-- Excerpted passage follows --

I agree that it is better to keep "postgres". I have reverted back to
the use "postgres"..

>
> ======
> doc/src/sgml/ref/create_publication.sgml
>
> 4.
> The tables added to a publication that publishes UPDATE and/or DELETE
> operations must have REPLICA IDENTITY defined. Otherwise those
> operations will be disallowed on those tables.
>
> In order for UPDATE or DELETE operations to work, all the REPLICA
> IDENTITY columns must be published. So, any column list must name all
> REPLICA IDENTITY columns, and any EXCEPT column list must not name any
> REPLICA IDENTITY columns.
>
> A row filter expression (i.e., the WHERE clause) must contain only
> columns that are covered by the REPLICA IDENTITY, in order for UPDATE
> and DELETE operations to be published. For publication of INSERT
> operations, any column may be used in the WHERE expression. The row
> filter allows simple expressions that don't have user-defined
> functions, user-defined operators, user-defined types, user-defined
> collations, non-immutable built-in functions, or references to system
> columns.
>
> The generated columns that are part of the column list specified with
> the EXCEPT clause are not published, regardless of the
> publish_generated_columns option. However, generated columns that are
> not part of the column list specified with the EXCEPT clause are
> published according to the value of the publish_generated_columns
> option. See Section 29.6 for details.
>
> The generated columns that are part of REPLICA IDENTITY must be
> published explicitly either by listing them in the column list or by
> enabling the publish_generated_columns option, in order for UPDATE and
> DELETE operations to be published.

-- Excerpted passage concluded --
-- Provided data follows --

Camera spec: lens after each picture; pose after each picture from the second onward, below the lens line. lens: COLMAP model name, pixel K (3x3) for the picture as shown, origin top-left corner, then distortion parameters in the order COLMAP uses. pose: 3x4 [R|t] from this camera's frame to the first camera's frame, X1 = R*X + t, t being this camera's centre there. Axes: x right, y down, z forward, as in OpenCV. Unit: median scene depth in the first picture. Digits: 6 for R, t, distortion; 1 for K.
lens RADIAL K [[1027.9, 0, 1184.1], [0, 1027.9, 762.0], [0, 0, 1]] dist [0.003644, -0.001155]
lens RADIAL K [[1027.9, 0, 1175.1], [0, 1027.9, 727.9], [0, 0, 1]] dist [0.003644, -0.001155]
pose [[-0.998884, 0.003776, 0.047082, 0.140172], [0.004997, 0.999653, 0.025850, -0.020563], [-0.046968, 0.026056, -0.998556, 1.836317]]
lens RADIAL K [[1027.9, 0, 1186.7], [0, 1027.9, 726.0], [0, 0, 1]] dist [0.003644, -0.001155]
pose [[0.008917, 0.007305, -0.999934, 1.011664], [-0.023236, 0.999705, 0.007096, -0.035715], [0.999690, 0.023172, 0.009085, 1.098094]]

-- Provided data concluded --

> Try it
Answer these questions from the excerpt on PostgreSQL publication documentation above:
(a) What must tables added to a publication that publishes UPDATE and/or DELETE operations have defined?
(b) Which columns may be used in the WHERE expression for publication of INSERT operations?
(c) Are generated columns that are part of the EXCEPT column list published?

> Written answer
(a) REPLICA IDENTITY.
(b) Any column.
(c) No. They are not published, regardless of the publish_generated_columns option.